Anpassung der Förderrichtlinien
Die Kulturbranche ist von den Lockdowns besonders hart betroffen und der verschärfte internationale Konkurrenzkampf wird es zusätzlich erschweren, die finanziellen Verluste der Vergangenheit auszugleichen. Ohne Unterstützung durch Förderer oder den Staat mit seinen zahlreichen einschlägigen Organisationen wird es der deutsche Dokumentarfilm weiterhin schwer haben und viele Jahre brauchen, um sich wieder zu erholen. Daher ist es wichtig, dass die Förderrichtlinien an die Realität des „New Normal“ sowie an das geänderte Nutzerverhalten angepasst werden und DokumentarfimproduzentInnen vor allem in der schwierigen Entwicklungsphase ihrer Filme besser und dauerhafter unterstützt werden. Als erster Schritt müsste in der Projektentwicklungsphase die Reisekostenunterstützung deutscher Dokumentarfilmschaffender für Besuche von Festivals, Events und Märkten wieder hergestellt und intensiviert werden.

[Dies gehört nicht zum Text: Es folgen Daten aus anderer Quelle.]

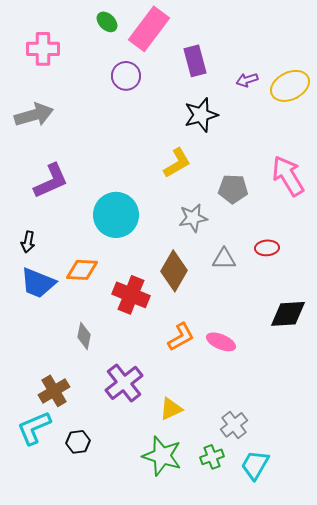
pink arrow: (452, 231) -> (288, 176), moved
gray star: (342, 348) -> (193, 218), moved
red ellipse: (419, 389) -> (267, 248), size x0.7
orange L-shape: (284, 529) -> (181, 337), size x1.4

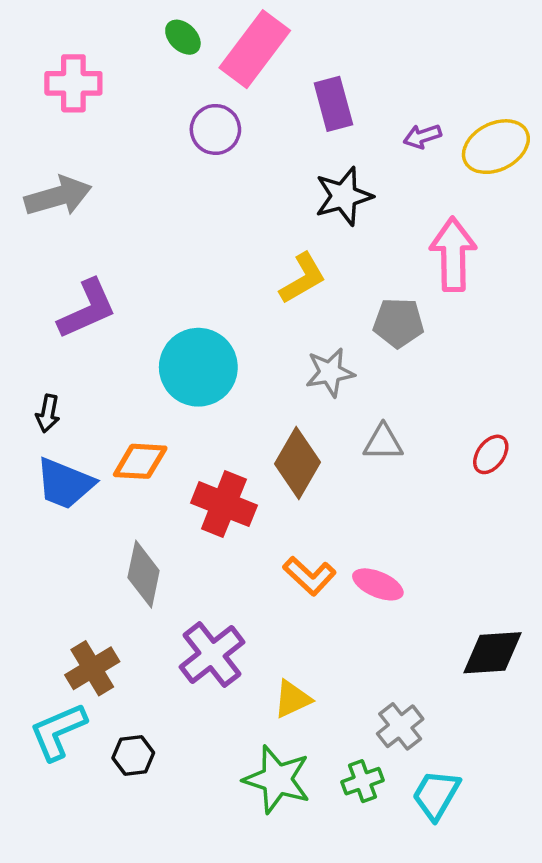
pink arrow: (288, 176) -> (453, 254), moved, turned 30
red ellipse: (267, 248) -> (491, 454), moved, turned -50
black diamond: (288, 314) -> (492, 653), moved
gray diamond: (84, 336) -> (144, 574), size x1.4
orange L-shape: (181, 337) -> (309, 576), turned 72

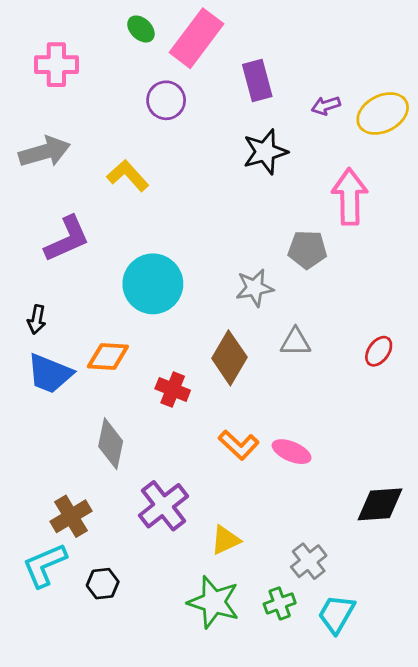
yellow L-shape: (303, 278) -> (128, 176), moved, turned -102
red cross: (224, 504) -> (173, 390), size x0.7

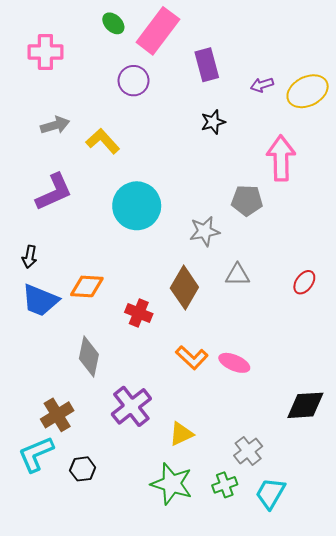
gray arrow: (45, 152) -> (55, 125), moved, size x0.7
black star: (265, 152) -> (213, 122), size x0.7
cyan circle: (153, 284) -> (137, 206), moved

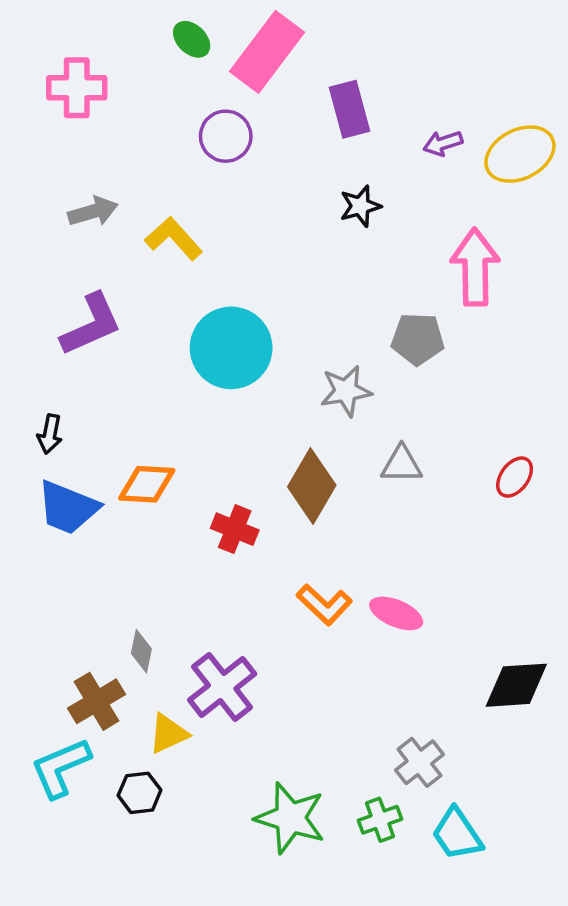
gray diamond: (89, 356) -> (141, 651), moved, size x0.6
yellow triangle: (181, 434) -> (168, 734), moved
cyan trapezoid: (270, 493) -> (457, 834), turned -64

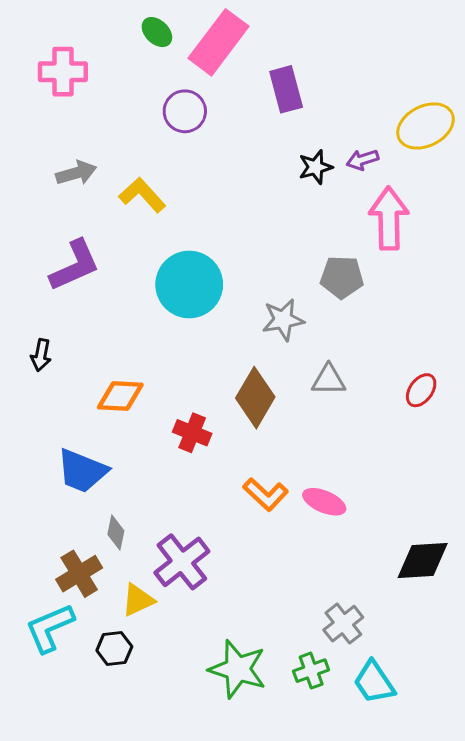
purple arrow: (443, 143) -> (362, 160), moved
black star: (360, 206) -> (315, 167), moved
blue trapezoid: (68, 508) -> (82, 471), moved

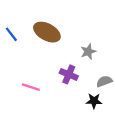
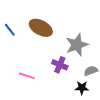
gray star: (88, 52) -> (77, 45), size x1.6

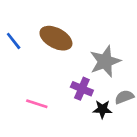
black star: (82, 88) -> (102, 109), moved

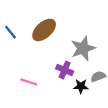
brown ellipse: (56, 38) -> (44, 30), turned -70

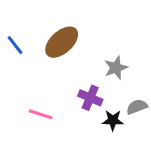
gray star: (83, 48) -> (116, 68), size x0.7

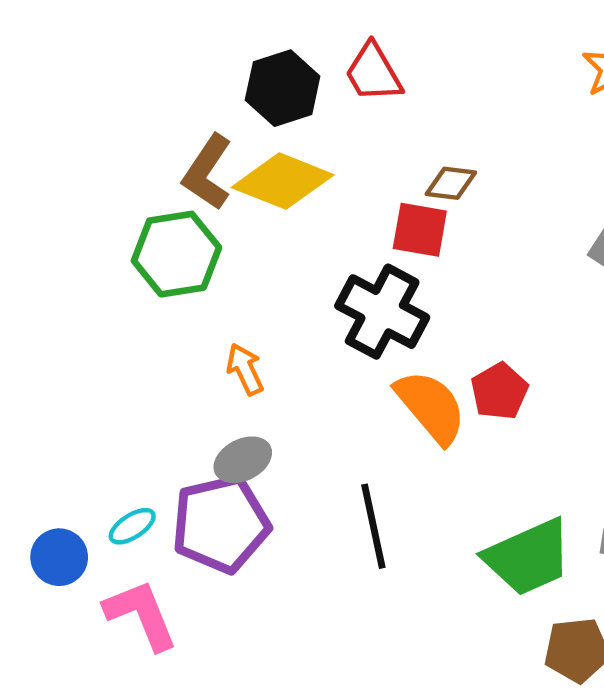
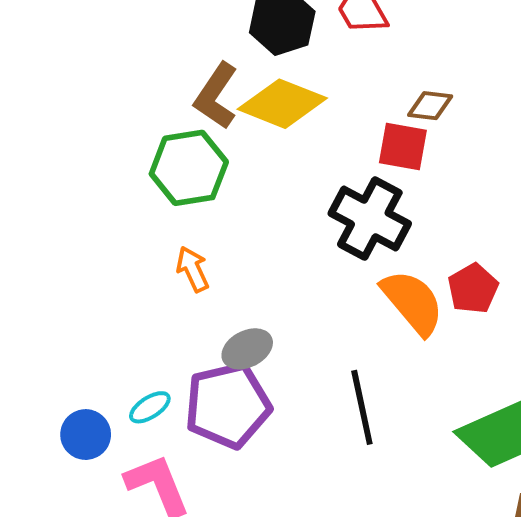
orange arrow: (245, 369) -> (193, 269), moved

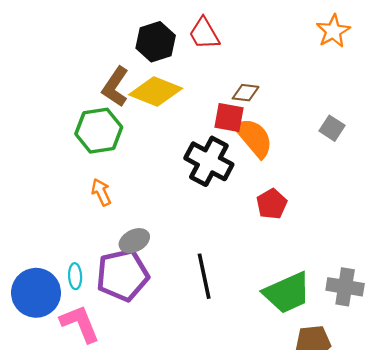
orange semicircle: (413, 302) -> (254, 138), moved
cyan ellipse: (150, 407) -> (75, 276), turned -60
blue circle: (86, 435) -> (36, 293), size x1.6

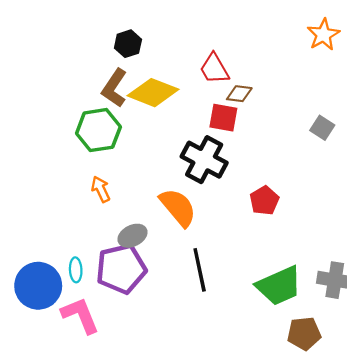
red trapezoid: (204, 33) -> (214, 69), moved
black hexagon: (156, 42) -> (128, 44), moved, size x0.7
orange semicircle: (254, 138) -> (178, 207), moved

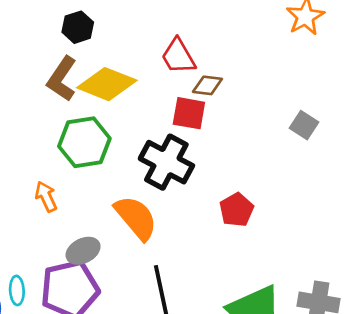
green hexagon: (98, 130) -> (84, 142), moved

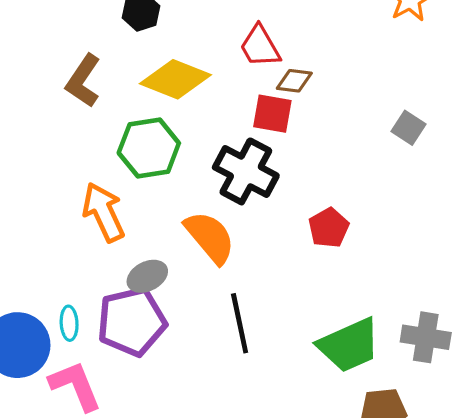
brown L-shape: (62, 79) -> (83, 81), moved
orange arrow: (46, 197) -> (104, 212), size x1.6

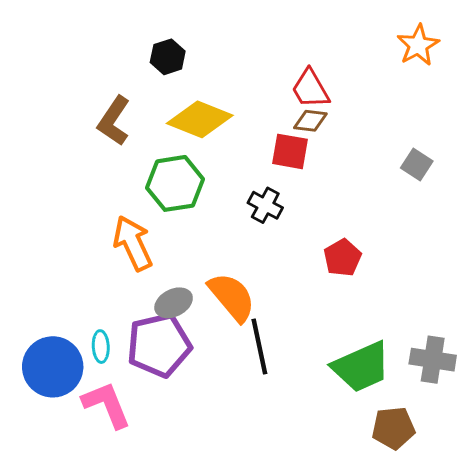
red trapezoid: (260, 46) -> (310, 89), moved
black cross: (246, 171) -> (265, 205), size x0.6
orange semicircle: (210, 237) -> (232, 297), moved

Das Verhalten der Konsumenten könnte sich nach Corona ändern. Sicher, es wird viele geben, die es begrüßen, endlich wieder ins Kino gehen zu können, aber in Deutschland war der durchschnittliche Kinobesuch bereits vor der Krise nicht sehr hoch - weniger als zweimal im Jahr. Es könnte also durchaus sein, dass Kinobesucher am Anfang noch etwas zögerlich sind, mit vielen anderen, wie früher, dicht an dicht in einem Saal zu sitzen. Hinzu kommt, dass viele Menschen 2020 erstmalig an das Streaming herangeführt wurden. Natürlich ist die Rezeption eines Filmes auf der Leinwand, nicht mit der im Wohnzimmer vergleichbar, auch wenn der TV-Bildschirm noch so groß sein mag, aber es ist bequemer, günstiger, die Auswahl an Filmen ist größer, und man muss nicht einen 30 minütigen Werbeblock vor dem Film ertragen, wie eben im Kino. Es besteht daher die Gefahr, dass Corona die Krise des Kinos weiter verschärfen wird. Ein Zurückkehren zum status quo ante erscheint nicht wahrscheinlich. Die Kinos müssen auf die Herausforderungen reagieren, sich anpassen und ihre Stärken ausbauen. Dabei darf die Gesellschaft sie nicht allein lassen. Kinos sind wichtige Orte künstlerischen und sozialen Lebens, die ein für uns so wichtiges Gruppenerlebnis möglich machen. Sie bieten mit der gemeinsamen Rezeption von Geschichten etwas, was das heimische Wohnzimmer nicht kann. Und im besten Fall lassen sie die Magie der bewegten Bilder entstehen, die uns seit über 120 Jahren so fesselt. Festivals wiederum sind in der so wichtigen Kinolandschaft so etwas wie das pumpende Herz. Sie filtern und wählen aus, präsentieren, schaffen Events und Erlebnisräume. Das Verhältnis zwischen ProduzentenInnen, Kinos, Festivals, Fernsehen und Streaming-Plattformen wird neu definiert werden müssen, und es wird aus meiner Sicht notwendiger sein denn je, die Unterstützungsmöglichkeiten in Deutschland den neuen Realitäten anzupassen, um dem deutschen Dokumentarfilm - und nicht nur ihm - auch international eine Zukunft geben zu können.
Björn Jensen arbeitet für einen führenden Weltvertrieb für immersive Kinofilme, ist freier Herstellungsleiter und betreut für German Documentaries Delegationen zu internationalen Festivals und Märkten.